# QUÉ HACER:
Escribe lo que sigue en el texto seleccionado, la reflexión sobre de qué sirve la palabra exacta, a partir de su última frase.

---------- TEXTO SELECCIONADO ----------

Quizá sea así, pero en múltiples ocasiones me pregunto de qué me sirve.
De qué me sirve esa palabra exacta si la respuesta a obtener en un conjunto
vacio. Un silencio acompasado, una nube que pasa, un espacio entre ya y fue. De
qué me sirve atender pensamientos, tramitarlos en voces, colorearlos en capas y
dulcificarlos entre los dedos. De qué me sirve si después, he de saber que el
final de la historia va a ser otro. De qué me sirve anticipar, prender, pedir,
proveer, buscar, cocer, palpar, ver, obviar, complicar, dejar, subir, notar, tensar
y mostrar, si el susurro que no espero va a estar escrito en la tierra que
circunda mis pasos.

---------- EXTRACTO DE DATOS ----------

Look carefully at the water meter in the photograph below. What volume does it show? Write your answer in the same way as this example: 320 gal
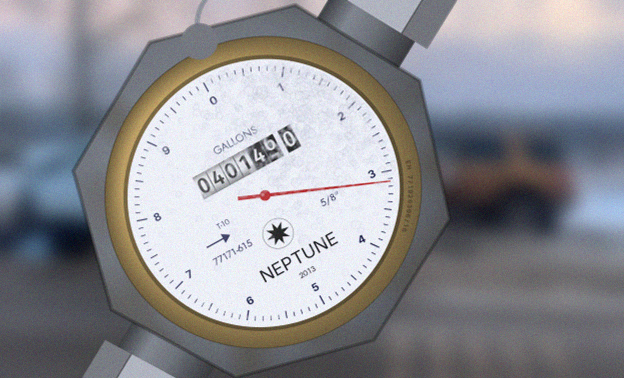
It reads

----------

# RESULTADO:
La vida ocurre mientras tú te destrozas el paladar. La vida salta y hace
piruetas pasando de puntillas por las palmas de tus manos. La vida te regala un
terrabastall, como decimos por aquí, y te obliga a reinventar tu vista. La vida
te hace pasajes para que siempre los lleves en tu zurrón y te plantea el reto
de saber qué más te va a caber en él.
No me reconozco cuando me pierdo. Pero cuando me encuentro, sé que lo que
tengo es lo que ofrezco. Que lo que sientes en mi mirada y ves en mi mano es lo
que daré a todo aquel que se acerque a conocerme. Alguien me dijo que en la
amistad, en el amor, en la paz y en la frontera, iba a ser siempre así, porque
no conozco otra manera de ser y dar que ésta que custodio dentro de mi cuerpo. Y es así.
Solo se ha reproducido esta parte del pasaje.